# [Source passage]

►

New Freedom of Information research from the Association of Radical Midwives and Fund Future Midwives UK campaign reveals one predicted NQM job for every 3.6 final-year midwifery students, and the jobs that do exist are increasingly part-time and precarious.
By Gillian Meldrum · ARM Steering Group, supporting Fund Future Midwives UK
The story we keep hearing about midwifery is one of crisis: services dangerously understaffed, midwives leaving, women and birthing people receiving care from a workforce stretched past breaking point. So why, at the end of three years of training, are so many newly qualified midwives, the very people the NHS desperately needs, finding there are no jobs for them to interview for?
I wanted to know how bad the gap really is, and whether the picture being painted in the press matched what was happening on the ground throughout the country. So on behalf of ARM, and in support of the Fund Future Midwives UK, I submitted Freedom of Information requests to NHS trusts and health boards across England and Wales.
We now have responses from 60 organisations, covering 1,586 final-year student midwives due to qualify in summer 2026, more than half of the estimated English cohort.
What the responses show, I’m afraid, is a workforce planning failure hiding in plain sight.

The headline gap
Of the 60 trusts that responded, 25 told us they were unable to predict how many newly qualified midwife (NQM) posts they expected to have available between September and December 2026. The 35 trusts that could give us a number reported a combined 848 final-year students placed with them and just 229.22 predicted vacancies between them.
That works out at one predicted NQM job for every 3.6 students. A vacancy rate equivalent to 27% of student numbers. Two trusts, Gateshead and Morecambe Bay, reported predicted vacancies equal to or greater than their student numbers, but they are very much the exceptions.
For most students, the picture is one of deep uncertainty about whether the job they have trained for will actually exist when they qualify.
What happened last year is no comfort
Because so many trusts couldn’t provide any information on predicted future vacancies, we also asked what they had actually recruited to since September 2025. This seemed a reasonable proxy for what students entering the jobs market this summer might expect, if the provisions of the ‘Graduate Guarantee’ of last year are replicated.
Fifty-nine trusts (covering 1,559 students) gave us this information. Between them, they recruited 1,118.7 NQMs since September 2025, equivalent to 72% of the current final year intake.

◄

# [Entries shown]
►

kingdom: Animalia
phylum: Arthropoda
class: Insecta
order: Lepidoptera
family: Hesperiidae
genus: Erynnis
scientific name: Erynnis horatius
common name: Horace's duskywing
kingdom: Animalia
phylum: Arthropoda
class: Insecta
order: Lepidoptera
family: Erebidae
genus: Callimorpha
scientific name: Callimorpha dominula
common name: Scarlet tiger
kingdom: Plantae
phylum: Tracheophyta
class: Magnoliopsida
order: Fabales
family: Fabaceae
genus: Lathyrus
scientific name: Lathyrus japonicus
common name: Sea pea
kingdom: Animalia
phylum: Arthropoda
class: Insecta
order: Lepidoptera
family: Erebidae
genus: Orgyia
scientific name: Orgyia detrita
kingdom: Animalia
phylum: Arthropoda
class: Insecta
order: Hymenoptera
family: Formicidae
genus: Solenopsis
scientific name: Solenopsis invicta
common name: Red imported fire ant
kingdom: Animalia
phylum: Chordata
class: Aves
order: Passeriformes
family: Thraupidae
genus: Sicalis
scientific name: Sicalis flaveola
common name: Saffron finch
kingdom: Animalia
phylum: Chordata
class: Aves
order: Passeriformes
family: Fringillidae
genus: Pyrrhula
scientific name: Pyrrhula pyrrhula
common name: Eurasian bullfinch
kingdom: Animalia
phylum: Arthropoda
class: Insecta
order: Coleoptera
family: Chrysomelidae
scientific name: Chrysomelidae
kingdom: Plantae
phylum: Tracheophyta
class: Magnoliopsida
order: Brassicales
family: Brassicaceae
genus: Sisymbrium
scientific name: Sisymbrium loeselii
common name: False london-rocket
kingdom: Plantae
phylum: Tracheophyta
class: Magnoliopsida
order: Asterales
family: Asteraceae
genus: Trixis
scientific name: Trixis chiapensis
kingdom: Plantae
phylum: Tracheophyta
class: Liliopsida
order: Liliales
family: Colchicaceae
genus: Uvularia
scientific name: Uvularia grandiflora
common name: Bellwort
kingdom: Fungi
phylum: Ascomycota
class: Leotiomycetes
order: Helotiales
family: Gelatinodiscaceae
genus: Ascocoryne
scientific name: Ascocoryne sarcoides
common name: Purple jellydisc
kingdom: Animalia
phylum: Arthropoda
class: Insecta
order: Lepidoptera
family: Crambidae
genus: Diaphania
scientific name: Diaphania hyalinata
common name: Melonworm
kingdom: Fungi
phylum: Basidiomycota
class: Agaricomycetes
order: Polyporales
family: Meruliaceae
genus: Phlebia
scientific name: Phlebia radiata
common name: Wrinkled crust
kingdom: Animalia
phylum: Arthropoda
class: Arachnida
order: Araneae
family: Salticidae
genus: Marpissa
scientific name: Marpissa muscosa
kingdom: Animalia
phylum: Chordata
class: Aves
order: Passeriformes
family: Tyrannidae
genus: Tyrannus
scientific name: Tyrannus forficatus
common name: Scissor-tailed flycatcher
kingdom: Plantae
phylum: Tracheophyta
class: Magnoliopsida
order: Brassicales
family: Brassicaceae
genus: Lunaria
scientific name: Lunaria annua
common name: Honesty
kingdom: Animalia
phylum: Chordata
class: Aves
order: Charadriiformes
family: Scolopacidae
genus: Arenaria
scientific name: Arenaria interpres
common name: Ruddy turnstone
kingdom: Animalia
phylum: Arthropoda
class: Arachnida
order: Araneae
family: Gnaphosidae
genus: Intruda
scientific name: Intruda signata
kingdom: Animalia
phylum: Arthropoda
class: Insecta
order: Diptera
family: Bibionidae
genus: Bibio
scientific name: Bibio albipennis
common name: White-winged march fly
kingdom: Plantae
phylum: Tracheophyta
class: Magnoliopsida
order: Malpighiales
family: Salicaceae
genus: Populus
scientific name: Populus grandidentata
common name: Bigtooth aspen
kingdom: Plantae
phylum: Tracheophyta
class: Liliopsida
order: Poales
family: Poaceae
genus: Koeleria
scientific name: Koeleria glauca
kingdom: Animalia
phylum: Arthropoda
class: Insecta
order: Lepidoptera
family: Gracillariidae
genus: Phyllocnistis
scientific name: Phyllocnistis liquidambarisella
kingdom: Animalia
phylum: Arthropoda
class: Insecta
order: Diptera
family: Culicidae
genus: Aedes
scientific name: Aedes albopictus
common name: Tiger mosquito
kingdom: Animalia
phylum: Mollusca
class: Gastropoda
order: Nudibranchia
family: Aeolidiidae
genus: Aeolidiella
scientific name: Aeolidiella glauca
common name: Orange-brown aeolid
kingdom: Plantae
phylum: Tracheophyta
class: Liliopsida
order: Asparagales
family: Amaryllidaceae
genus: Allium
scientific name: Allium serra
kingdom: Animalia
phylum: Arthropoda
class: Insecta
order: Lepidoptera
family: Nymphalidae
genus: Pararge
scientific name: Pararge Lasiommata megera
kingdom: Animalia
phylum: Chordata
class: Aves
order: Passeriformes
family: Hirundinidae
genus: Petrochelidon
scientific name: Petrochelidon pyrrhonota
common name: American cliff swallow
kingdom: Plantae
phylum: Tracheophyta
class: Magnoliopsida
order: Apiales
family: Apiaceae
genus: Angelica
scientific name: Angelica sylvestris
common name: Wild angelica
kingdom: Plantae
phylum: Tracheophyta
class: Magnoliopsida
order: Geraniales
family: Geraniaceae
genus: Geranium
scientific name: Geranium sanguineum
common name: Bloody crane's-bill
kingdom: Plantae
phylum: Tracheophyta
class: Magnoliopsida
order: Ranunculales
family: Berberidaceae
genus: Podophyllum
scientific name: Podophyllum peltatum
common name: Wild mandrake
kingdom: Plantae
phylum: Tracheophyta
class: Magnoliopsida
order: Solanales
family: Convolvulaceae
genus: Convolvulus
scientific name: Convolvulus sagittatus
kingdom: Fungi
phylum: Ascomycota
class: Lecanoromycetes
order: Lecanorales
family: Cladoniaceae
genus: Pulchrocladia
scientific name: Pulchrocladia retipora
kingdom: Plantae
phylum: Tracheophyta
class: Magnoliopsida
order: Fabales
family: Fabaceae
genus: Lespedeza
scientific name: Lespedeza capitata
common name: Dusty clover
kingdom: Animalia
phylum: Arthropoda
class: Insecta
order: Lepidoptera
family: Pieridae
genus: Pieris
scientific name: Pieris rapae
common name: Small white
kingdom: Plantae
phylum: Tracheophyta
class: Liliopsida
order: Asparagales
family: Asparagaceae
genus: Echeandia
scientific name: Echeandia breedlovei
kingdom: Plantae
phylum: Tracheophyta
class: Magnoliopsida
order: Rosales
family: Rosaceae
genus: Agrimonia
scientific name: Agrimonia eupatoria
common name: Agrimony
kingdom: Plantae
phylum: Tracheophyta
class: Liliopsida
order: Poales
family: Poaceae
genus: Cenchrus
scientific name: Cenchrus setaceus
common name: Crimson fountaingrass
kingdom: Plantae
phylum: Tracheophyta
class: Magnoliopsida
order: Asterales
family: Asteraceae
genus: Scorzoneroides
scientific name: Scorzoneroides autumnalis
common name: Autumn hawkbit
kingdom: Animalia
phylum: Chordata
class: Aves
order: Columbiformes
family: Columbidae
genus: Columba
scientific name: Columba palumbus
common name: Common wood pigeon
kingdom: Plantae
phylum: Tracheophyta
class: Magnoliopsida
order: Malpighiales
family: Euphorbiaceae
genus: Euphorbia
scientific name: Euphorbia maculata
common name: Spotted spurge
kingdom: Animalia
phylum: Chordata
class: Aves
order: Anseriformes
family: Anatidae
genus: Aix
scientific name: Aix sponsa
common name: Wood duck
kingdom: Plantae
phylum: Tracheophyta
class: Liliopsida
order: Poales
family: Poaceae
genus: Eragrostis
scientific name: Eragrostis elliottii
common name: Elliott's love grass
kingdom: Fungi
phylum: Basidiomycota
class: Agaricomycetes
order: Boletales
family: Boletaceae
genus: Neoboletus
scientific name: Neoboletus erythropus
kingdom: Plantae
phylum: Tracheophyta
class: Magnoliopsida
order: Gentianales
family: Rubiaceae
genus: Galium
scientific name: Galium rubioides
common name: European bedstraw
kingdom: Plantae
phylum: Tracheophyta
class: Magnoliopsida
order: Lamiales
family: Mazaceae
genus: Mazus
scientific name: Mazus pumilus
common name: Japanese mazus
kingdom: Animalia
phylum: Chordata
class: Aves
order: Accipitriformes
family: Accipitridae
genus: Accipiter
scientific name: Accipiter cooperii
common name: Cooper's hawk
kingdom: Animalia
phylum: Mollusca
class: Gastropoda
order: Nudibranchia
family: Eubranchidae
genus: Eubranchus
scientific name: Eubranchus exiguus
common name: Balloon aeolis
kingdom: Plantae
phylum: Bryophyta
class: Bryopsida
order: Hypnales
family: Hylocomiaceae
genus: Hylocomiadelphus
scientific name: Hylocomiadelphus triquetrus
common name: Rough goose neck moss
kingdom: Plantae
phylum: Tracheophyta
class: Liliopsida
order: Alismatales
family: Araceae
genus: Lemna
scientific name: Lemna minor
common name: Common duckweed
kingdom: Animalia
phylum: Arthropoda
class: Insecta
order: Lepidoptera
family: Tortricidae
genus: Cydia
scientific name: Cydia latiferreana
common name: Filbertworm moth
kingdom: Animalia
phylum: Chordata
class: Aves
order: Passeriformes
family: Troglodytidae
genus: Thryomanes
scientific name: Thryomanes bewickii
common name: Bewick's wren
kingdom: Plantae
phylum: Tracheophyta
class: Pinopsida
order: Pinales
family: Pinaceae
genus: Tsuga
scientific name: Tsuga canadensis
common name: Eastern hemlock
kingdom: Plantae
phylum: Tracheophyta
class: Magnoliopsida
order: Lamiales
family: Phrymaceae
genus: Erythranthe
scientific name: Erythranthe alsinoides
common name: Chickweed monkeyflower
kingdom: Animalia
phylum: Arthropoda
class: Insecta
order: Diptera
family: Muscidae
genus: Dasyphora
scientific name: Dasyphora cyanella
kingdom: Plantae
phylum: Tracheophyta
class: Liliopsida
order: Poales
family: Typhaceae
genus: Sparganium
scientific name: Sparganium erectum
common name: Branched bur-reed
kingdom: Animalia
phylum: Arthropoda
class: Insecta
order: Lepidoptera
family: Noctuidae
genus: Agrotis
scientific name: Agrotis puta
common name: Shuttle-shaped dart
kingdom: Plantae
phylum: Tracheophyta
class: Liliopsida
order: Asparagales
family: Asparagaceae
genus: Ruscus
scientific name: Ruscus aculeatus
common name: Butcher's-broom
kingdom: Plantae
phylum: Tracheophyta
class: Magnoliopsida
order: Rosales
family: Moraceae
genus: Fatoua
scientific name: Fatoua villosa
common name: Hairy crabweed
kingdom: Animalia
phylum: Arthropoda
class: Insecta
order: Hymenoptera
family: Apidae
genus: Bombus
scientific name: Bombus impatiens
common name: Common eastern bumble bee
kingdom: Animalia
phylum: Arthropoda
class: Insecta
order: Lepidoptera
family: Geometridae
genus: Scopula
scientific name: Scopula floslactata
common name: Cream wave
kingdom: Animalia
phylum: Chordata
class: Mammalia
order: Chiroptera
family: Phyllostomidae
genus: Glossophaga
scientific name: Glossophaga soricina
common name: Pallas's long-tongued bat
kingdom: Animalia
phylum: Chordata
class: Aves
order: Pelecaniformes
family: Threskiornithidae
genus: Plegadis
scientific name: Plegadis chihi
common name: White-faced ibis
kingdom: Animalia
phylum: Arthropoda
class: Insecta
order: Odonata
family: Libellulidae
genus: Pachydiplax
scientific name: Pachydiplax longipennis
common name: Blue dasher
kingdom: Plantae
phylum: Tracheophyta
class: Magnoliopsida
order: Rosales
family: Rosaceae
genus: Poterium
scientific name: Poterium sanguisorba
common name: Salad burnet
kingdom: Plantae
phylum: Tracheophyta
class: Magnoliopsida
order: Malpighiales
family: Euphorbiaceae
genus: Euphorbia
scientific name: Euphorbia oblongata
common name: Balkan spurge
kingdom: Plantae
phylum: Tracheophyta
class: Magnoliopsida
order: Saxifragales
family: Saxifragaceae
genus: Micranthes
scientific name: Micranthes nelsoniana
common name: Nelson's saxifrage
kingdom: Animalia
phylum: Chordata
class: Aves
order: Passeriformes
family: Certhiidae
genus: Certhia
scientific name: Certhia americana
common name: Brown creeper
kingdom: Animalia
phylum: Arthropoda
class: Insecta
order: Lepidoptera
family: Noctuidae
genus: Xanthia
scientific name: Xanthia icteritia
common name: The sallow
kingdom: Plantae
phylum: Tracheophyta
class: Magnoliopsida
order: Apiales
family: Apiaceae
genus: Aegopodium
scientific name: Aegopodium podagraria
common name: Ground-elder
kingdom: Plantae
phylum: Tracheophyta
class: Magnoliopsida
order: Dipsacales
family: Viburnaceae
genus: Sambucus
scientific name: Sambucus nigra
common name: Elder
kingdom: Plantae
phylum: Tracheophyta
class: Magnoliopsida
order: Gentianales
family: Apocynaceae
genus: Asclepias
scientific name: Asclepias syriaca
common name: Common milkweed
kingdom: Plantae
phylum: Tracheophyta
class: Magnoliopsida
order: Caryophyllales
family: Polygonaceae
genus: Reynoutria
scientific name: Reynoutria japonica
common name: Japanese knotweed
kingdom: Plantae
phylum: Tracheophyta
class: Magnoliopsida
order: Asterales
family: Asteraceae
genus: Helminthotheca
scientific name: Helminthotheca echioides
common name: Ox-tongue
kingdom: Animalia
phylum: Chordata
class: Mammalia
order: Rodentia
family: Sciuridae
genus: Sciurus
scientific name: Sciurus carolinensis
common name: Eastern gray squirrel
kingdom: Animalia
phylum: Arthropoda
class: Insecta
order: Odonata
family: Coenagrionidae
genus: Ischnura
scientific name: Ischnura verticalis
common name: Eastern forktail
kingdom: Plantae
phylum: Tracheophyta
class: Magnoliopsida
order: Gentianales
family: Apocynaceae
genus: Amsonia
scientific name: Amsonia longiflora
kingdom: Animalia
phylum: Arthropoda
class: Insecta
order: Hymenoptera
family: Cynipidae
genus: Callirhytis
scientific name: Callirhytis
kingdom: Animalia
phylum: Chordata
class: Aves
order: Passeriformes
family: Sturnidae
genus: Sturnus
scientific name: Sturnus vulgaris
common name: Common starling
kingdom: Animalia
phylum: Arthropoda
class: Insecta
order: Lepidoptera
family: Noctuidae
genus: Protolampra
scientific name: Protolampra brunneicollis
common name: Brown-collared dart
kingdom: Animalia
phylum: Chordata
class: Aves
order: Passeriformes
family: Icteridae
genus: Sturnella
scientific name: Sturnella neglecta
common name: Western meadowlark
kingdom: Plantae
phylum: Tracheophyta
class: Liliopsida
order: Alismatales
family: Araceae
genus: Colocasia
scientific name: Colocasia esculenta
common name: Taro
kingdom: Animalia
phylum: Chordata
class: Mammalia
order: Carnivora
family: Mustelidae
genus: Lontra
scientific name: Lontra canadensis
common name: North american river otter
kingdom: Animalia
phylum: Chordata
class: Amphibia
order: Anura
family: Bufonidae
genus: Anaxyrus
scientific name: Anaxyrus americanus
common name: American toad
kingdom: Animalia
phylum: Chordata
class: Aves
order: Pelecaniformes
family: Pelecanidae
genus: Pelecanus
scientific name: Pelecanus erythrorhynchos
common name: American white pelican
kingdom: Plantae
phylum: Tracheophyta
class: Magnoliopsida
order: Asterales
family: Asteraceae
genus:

◄

# [Prompt A]
In the article on jobs for newly qualified midwives, how many of the 60 trusts that responded said they could not predict how many newly qualified midwife posts they would have between September and December 2026?
# [Prompt B]
Resume the article on jobs for newly qualified midwives, picking up right after its last sentence.
The records have nothing to do with what follows.

# [Result A]
25 trusts.

# [Result B]
In other words: even with the ‘Graduate Guarantee’ in place, more than one in four newly qualified midwives did not find an NHS post in the trust where they trained (reflecting similar findings to the RCM Survey). The predicted picture for this autumn looks worse, not better.

Photo by Max Tcvetkov on Unsplash
And the jobs that do exist are increasingly precarious
The numbers above only tell half the story. The jobs being offered are not the jobs students are training for.
- 29% of the NQM posts recruited last year were short-term contracts. Twenty-nine percent of trusts offered at least some short-term posts, and in 9 trusts at least half of all NQM recruitment was on short-term terms.
- Two trusts told us all of their NQMs had been placed on fixed one-year contracts, including one trust where every final-year student was offered a contract, but only for twelve months.
- Of the 55 trusts able to break recruitment down by hours, 60% of the posts were part-time. Nine trusts recruited exclusively to part-time posts.
So a student midwife graduating in 2026 has, on the available evidence, roughly a one-in-three chance of finding no NQM post at all in the trust where they trained, and if they do find one, the most likely offer is a part-time post, with a good chance it will be on a short-term contract.
What Baroness Meron has now accepted
For all the Government’s reassurances about workforce planning, ministers themselves have now acknowledged the gap. In the House of Lords on 21 April this year, the Minister for Women’s Health and Mental Health Baroness Merron accepted that 31% of newly qualified midwives “do not have a job or are on fixed-term contracts,” and that “this needs sorting out.” She also confirmed that the so-called “Graduate Guarantee’ scheme, backed by £8 million, has so far created 850 time-limited or temporary roles, expressly designed, in her words, to bring people in “under existing budgets.” £8 million would only directly fund a maximum of 208 entry level Band 5 posts, so the other posts have been created by converting vacant MSW roles into Band 5 posts.
Her preferred framing is that this is “more a misalignment of numbers than a straightforward shortage.”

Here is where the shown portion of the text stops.